━━━ TEXT ━━━

[FOOTNOTES:]
[1] Writing to England from Adrianople on April 1, 1717, Lady Mary Wortley Montagu says:—
"A propos of distempers, I am going to tell you a thing that I am sure will make you wish yourself here. The smallpox, so fatal and so general amongst us, is here entirely harmless by the invention of ingrafting, which is the term they give it. There is a set of old women who make it their business to perform the operation every autumn, in the month of September, when the great heat is abated. People send to one another to know if any of their family has a mind to have the smallpox; they make parties for this purpose, and when they are met (commonly fifteen or sixteen together) the old woman comes with a nutshell full of the matter of the best sort of smallpox and asks what veins you please to have opened. She immediately rips open that you offer to her with a large needle (which gives you no more pain than a common scratch), and puts into the vein as much venom as can lie upon the head of her needle, and after binds up the little wound with a hollow bit of shell, and in this manner opens four or five veins.... The children or young patients play together all the rest of the day, and are in perfect health until the eighth. Then the fever begins to seize them, and they keep their beds two days, or seldom three. They have rarely above twenty or thirty in their faces, which never mark; and in right days' time they are as well as before their illness.... There is no example of anyone that has died in it; and you may well believe I am very well satisfied of the safety of the experiment, since I intend to try it on my little son.
"I am patriot enough to take pains to bring this useful invention into fashion in England."
[2] If the detractors of Islam would take the trouble to find out what is the exact position of women under Mohammedan law, they might feel ashamed of their contention that she is treated like a slave. Laws protecting the rights of women were promulgated under Islam when no such laws existed in Europe. As far back as five hundred years ago women in Turkey had begun to dispute men's superiority openly. As proof of this I will quote a few lines of the poetess Mihri, who lived in the last half of the fifteenth century:—
"Since they cry that woman lacketh wit alway,
Need must they excuse whatever word she say.
Better far one female, if she worthy be,
Than a thousand males, if all unworthy they."
[3] The ancient Church of Sergius and Bacchus.

━━━

▸ ASSIGNED TASK 1
How would you translate this sentence from the footnotes into Spanish: "Laws protecting the rights of women were promulgated under Islam when no such laws existed in Europe."
▸ ASSIGNED TASK 2
Does each statement agree with the footnotes? Answer yes or no and quote the deciding words. (a) The ingrafting operation is performed every autumn, in September. (b) The poetess Mihri lived in the first half of the fifteenth century. (c) Opening a vein with the needle is very painful.

━━━ ENTRIES SUPPLIED ━━━

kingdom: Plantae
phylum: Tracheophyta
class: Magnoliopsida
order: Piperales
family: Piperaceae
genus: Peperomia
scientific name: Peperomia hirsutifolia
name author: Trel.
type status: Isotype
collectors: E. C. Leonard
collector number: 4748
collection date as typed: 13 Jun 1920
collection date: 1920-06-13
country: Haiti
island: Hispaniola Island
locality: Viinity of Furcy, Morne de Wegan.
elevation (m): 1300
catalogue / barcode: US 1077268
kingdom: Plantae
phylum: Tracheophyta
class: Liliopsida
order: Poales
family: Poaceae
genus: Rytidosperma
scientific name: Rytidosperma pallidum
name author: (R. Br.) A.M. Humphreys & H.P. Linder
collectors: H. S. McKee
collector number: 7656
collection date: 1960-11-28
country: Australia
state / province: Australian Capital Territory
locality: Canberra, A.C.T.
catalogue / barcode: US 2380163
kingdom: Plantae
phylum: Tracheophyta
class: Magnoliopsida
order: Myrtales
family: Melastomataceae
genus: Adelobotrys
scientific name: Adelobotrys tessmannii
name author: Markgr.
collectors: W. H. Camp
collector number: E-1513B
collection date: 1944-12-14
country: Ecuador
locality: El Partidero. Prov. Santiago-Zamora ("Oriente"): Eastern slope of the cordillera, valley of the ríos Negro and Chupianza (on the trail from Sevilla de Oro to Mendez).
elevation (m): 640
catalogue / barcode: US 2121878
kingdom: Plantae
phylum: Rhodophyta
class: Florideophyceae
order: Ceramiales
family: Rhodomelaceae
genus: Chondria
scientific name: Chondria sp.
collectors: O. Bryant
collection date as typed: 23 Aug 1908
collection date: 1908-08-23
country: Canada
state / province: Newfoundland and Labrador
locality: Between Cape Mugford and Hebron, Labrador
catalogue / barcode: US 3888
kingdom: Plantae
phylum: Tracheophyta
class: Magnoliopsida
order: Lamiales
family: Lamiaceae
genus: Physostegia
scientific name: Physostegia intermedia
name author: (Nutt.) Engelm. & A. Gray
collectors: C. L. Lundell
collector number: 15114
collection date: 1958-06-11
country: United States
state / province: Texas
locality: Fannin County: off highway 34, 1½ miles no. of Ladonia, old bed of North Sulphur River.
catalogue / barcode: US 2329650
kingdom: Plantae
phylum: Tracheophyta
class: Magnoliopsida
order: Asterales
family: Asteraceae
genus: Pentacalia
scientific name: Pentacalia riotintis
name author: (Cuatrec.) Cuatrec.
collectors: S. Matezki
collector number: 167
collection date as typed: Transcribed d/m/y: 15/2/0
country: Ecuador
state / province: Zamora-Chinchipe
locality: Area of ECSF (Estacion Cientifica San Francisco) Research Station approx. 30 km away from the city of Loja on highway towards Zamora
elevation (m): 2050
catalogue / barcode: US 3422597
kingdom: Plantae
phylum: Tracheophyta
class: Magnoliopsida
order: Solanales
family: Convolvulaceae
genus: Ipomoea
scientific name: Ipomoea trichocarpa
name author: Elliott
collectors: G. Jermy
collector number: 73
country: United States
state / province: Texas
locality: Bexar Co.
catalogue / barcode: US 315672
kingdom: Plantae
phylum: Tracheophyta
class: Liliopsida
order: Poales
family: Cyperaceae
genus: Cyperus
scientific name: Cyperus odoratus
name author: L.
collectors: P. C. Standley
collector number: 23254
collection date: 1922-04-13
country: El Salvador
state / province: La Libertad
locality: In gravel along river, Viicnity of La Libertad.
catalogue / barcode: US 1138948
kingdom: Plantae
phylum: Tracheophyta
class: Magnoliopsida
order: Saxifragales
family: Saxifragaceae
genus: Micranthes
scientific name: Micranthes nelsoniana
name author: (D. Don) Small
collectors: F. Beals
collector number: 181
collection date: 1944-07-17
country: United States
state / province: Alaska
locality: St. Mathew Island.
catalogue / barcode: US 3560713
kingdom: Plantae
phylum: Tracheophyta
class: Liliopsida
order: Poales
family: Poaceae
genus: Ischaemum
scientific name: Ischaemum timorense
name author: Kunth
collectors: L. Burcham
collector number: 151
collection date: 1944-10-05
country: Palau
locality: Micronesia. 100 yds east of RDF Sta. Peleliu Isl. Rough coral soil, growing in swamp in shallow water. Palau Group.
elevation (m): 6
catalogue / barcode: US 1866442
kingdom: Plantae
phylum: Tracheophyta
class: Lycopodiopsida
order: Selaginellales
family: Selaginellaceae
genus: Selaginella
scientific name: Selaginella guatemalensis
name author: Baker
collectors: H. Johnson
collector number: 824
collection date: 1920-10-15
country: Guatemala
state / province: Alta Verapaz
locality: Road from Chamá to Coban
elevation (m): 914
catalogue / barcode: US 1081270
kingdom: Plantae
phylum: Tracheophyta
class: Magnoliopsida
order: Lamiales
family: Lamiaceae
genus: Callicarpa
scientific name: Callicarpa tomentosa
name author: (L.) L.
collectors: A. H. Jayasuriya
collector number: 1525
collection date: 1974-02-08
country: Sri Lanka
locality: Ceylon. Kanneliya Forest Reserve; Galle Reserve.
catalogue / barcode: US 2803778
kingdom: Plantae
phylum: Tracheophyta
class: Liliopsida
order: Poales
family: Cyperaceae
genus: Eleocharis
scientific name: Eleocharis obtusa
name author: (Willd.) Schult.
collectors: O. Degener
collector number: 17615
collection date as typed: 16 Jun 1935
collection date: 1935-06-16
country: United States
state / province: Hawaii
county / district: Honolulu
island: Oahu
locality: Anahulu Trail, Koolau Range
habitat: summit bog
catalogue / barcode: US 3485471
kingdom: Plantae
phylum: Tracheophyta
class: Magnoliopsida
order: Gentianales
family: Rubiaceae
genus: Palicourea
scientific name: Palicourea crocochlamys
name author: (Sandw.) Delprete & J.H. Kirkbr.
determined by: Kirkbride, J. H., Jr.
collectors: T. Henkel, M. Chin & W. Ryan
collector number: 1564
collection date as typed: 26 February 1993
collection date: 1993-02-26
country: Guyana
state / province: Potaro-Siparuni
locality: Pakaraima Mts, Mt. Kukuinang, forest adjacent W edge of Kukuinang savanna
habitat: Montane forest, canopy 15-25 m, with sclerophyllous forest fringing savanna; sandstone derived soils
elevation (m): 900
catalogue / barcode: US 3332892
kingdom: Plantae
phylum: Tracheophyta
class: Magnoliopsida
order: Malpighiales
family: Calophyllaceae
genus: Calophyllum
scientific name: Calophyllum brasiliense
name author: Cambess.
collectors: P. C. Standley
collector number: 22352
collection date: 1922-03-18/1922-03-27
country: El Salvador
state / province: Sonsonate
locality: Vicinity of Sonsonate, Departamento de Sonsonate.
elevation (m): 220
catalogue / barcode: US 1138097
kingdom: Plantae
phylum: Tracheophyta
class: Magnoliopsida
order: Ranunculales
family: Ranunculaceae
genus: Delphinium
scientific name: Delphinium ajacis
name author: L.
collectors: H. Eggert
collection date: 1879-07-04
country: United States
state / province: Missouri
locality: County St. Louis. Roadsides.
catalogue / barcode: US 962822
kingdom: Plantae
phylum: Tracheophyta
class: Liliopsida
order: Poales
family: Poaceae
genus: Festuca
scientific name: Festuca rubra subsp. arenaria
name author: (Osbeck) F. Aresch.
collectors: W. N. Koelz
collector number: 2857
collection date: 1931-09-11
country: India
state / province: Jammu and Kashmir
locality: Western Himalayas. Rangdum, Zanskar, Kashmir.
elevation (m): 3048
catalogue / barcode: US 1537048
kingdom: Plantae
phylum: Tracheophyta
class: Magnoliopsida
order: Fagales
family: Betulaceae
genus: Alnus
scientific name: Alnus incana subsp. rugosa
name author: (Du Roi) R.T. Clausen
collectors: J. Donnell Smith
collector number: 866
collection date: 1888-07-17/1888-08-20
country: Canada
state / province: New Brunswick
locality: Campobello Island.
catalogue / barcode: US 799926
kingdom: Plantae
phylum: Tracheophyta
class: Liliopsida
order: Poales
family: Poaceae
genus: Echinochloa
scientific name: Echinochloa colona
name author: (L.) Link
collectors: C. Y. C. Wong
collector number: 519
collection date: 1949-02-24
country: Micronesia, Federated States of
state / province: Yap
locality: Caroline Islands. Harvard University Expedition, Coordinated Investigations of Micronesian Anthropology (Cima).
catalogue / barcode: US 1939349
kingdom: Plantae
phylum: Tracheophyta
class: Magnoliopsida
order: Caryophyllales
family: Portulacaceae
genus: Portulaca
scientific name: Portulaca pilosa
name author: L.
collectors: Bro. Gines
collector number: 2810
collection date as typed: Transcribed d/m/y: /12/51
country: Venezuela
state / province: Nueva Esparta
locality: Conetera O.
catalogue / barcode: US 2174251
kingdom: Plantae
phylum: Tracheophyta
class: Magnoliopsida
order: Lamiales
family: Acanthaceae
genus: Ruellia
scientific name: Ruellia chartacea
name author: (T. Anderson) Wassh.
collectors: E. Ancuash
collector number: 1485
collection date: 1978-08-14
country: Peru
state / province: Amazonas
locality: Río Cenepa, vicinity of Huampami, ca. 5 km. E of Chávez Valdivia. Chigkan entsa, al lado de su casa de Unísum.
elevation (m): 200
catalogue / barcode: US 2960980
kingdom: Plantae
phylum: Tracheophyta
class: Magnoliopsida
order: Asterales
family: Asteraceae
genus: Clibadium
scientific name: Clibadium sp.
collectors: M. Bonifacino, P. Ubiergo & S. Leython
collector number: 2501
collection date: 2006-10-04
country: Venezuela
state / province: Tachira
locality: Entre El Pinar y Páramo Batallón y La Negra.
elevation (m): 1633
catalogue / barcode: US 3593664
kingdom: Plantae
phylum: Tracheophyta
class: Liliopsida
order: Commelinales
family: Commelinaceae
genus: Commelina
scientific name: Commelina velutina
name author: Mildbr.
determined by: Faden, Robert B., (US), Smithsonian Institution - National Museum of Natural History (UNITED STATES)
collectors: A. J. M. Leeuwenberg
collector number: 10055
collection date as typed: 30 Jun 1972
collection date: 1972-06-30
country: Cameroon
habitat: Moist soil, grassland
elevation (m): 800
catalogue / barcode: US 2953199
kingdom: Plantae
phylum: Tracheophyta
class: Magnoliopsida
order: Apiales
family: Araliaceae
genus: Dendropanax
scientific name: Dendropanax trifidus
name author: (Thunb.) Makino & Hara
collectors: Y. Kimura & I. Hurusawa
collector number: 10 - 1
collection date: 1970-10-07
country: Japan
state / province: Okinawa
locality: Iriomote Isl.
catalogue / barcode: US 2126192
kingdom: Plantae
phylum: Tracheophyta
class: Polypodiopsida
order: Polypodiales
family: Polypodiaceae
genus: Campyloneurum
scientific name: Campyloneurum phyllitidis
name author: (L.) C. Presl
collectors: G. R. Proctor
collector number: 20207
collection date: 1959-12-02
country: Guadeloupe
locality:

━━━

▸ TASK ANSWER 1
Las leyes que protegían los derechos de las mujeres se promulgaron bajo el islam cuando en Europa no existían leyes semejantes.

▸ TASK ANSWER 2
(a) Yes: "perform the operation every autumn, in the month of September"
(b) No: "who lived in the last half of the fifteenth century"
(c) No: "which gives you no more pain than a common scratch"